YOUR TASK: Convert the lines below into a JSON list of strings, with one string per line and blank lines omitted.

INFORMATION SHOWN:
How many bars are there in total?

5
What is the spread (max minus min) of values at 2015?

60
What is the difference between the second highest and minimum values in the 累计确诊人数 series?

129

EXPECTED OUTPUT:
[
  "How many bars are there in total?",
  "5",
  "What is the spread (max minus min) of values at 2015?",
  "60",
  "What is the difference between the second highest and minimum values in the 累计确诊人数 series?",
  "129"
]